8.4. SENTINALCO shall only be able to be held liable for direct damage stemming from latent defects in the delivered goods, and within the limits of these General Conditions. The total amount of the indemnity that SENTINALCO shall have pay for any reason shall under no circumstances be able to exceed the amount that had been paid by the Purchaser for the products that have caused the damage. Consecutive damage shall not be taken into account for the indemnity.

9. Use of the Products

9.1. The Purchaser undertakes to comply, during the use, transport, storage and processing of the products, with all of the rules relating to environmental protection, public health and the protection of persons and properties. The Purchaser undertakes to comply with all of the legal provisions and with SENTINALCO’s indications with regard to the products. The Purchaser undertakes to ensure that trade practices are fully adhered to by the members of its staff, and shall draw the attention of its members of staff to the importance of those practices each time that they use, transport, store or transform SENTINALCO’s products. The Purchaser undertakes to sell the products only to people who are able to use them, to preserve them and to transform them in accordance with the strictest safety stipulations.
9.2 Several of SENTINALCO’s products are designated by a brand. If those products are transformed or mixed with other components as composed or added elements, the aforesaid brands shall in no way be able to be used without SENTINALCO’s specific consent in writing.
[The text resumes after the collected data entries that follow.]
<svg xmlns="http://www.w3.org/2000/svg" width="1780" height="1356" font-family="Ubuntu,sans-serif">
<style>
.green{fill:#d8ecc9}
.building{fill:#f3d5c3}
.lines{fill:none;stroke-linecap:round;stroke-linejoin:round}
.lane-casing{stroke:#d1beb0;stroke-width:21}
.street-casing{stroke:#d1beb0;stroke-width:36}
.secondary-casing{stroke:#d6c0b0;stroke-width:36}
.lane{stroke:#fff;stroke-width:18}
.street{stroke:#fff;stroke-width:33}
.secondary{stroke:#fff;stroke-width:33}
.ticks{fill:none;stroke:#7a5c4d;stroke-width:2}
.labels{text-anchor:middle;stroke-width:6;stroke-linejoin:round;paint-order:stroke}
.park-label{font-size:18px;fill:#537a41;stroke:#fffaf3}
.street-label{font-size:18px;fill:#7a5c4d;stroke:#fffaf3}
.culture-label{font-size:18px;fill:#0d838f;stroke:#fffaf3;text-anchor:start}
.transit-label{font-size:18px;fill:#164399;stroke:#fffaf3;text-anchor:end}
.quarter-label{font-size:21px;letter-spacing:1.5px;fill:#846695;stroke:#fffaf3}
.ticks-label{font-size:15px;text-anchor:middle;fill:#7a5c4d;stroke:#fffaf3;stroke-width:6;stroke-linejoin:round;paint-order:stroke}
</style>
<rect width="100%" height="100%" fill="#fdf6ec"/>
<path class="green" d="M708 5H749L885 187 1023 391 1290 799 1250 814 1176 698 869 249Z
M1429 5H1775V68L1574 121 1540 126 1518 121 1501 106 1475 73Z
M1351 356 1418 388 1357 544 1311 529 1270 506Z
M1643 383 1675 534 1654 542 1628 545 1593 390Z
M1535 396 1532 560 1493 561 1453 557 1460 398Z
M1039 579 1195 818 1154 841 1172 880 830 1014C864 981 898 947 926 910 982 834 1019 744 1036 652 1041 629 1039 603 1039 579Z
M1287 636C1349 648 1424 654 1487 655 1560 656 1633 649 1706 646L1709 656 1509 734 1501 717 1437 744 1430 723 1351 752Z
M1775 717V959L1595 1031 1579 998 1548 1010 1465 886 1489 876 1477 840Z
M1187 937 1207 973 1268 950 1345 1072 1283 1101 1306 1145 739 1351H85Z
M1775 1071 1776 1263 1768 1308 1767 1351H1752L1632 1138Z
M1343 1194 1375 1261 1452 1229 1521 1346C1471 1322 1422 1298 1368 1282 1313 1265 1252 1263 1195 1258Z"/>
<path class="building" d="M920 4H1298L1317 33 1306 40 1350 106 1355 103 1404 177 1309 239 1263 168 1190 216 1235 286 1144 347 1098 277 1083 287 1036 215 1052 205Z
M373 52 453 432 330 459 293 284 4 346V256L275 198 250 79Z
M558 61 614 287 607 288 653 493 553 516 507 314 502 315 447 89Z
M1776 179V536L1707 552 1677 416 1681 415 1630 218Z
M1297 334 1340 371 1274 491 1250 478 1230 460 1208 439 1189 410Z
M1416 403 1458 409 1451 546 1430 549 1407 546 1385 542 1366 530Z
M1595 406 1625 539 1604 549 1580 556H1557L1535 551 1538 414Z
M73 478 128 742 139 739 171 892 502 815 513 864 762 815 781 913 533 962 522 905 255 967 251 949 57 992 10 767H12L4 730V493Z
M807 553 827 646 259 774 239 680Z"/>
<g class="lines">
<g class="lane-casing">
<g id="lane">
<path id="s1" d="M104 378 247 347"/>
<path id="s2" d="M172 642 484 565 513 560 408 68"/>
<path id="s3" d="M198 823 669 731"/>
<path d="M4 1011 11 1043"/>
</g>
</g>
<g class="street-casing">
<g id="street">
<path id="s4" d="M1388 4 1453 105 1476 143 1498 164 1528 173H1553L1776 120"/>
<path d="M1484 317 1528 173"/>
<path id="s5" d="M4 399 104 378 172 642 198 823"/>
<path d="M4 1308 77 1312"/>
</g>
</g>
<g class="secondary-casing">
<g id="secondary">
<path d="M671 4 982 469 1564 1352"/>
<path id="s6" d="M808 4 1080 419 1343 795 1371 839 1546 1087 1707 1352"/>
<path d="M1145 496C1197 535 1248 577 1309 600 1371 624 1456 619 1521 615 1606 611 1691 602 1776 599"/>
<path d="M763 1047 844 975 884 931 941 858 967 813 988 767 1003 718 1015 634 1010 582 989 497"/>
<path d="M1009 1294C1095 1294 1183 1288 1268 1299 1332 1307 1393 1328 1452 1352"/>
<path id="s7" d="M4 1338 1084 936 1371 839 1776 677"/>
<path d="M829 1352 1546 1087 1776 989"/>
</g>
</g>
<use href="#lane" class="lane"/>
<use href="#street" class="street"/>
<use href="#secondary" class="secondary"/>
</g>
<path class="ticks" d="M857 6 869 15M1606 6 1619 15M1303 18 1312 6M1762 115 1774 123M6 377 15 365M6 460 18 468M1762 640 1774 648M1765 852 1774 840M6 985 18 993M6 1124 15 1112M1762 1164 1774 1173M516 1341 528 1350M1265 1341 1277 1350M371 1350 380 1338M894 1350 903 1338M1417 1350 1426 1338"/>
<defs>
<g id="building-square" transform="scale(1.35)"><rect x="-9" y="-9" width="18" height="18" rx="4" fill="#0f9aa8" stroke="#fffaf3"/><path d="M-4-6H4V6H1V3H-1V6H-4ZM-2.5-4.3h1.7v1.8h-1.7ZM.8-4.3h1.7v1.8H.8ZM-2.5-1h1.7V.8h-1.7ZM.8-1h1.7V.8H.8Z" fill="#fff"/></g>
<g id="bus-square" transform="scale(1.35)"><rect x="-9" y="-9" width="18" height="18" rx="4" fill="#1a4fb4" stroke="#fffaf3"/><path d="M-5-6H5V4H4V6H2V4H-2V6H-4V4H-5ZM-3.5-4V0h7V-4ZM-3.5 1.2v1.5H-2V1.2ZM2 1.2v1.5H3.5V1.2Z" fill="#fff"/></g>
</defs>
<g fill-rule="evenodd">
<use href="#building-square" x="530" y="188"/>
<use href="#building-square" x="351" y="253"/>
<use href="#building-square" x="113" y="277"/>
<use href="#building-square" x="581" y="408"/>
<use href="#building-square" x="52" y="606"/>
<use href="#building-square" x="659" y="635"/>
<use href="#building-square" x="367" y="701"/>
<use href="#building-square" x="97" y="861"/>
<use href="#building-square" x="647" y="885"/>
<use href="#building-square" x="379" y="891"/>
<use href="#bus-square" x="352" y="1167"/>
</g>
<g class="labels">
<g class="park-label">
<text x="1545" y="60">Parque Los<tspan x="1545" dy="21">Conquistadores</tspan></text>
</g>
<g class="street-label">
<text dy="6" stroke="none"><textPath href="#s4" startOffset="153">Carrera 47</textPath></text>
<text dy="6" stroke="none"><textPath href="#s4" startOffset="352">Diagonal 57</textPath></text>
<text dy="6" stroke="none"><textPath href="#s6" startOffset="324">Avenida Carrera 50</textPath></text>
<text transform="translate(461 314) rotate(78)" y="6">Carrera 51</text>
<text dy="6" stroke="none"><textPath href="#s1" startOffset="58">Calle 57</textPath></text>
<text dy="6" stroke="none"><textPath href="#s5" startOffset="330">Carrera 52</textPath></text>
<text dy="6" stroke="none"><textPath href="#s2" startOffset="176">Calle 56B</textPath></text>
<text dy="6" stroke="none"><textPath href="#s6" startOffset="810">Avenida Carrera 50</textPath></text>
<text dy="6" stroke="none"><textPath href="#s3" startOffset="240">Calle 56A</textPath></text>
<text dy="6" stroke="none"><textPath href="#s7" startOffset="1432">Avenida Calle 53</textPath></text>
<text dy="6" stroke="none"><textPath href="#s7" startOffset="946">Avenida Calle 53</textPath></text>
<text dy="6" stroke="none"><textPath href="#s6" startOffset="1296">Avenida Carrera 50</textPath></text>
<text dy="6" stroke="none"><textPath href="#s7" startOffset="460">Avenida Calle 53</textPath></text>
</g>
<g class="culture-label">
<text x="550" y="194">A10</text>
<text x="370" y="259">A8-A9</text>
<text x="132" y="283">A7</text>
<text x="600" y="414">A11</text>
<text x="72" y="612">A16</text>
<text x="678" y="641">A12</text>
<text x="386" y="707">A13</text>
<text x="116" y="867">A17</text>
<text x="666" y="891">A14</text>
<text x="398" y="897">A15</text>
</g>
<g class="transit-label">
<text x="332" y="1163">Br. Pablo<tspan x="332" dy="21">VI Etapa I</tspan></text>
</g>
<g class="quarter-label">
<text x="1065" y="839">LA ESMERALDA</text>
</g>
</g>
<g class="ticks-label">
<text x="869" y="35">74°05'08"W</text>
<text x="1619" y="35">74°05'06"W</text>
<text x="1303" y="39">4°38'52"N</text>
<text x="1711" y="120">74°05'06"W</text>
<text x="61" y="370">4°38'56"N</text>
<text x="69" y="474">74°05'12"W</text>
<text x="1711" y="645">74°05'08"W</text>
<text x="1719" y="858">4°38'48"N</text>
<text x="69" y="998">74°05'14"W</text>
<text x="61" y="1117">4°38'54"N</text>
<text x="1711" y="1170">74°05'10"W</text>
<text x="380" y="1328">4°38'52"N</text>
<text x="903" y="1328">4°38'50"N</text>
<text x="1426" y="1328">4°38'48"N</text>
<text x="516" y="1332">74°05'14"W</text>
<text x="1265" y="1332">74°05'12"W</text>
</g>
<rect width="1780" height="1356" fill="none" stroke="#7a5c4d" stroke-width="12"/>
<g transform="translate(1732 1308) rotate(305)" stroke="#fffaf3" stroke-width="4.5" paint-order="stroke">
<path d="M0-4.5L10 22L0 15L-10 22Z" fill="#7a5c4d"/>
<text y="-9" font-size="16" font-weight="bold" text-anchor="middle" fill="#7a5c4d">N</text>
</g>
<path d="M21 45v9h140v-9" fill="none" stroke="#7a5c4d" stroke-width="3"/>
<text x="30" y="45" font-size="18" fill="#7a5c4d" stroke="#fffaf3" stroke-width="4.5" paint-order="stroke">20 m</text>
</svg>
Delivery under a brand name shall not be able to be regarded as agreement on SENTINALCO’s part for the use thereof for the products manufactured by the Purchaser. Agreement to use SENTINALCO’s brands supposes the Purchaser’s compliance with their conditions of use.

10. End of the Contract

10.1. In the event that the Purchaser should fail to comply with these conditions, he, she or it hereby formally accepts that SENTINALCO shall be able to delay or to suspend all deliveries and even that it shall be able to cancel orders or terminate the purchase contract.
10.2. In that case, SENTINALCO shall also be able to retain all the amounts already paid by the Purchaser, these amounts being used as compensation as partial payment of the damages.

11. Language

11.1. The fact that the Purchaser does not receive these General Conditions in his, her or its mother tongue does not release him, her or it from his, her or its obligations.

12. Jurisdiction and Applicable Law

12.1. These General Conditions are governed by Belgian law. The Customer hereby formally renounces the application of the United Nations’ Convention on international sales contracts relating to movable goods.
12.2. The Belgian courts shall have exclusive jurisdiction for hearing possible disputes.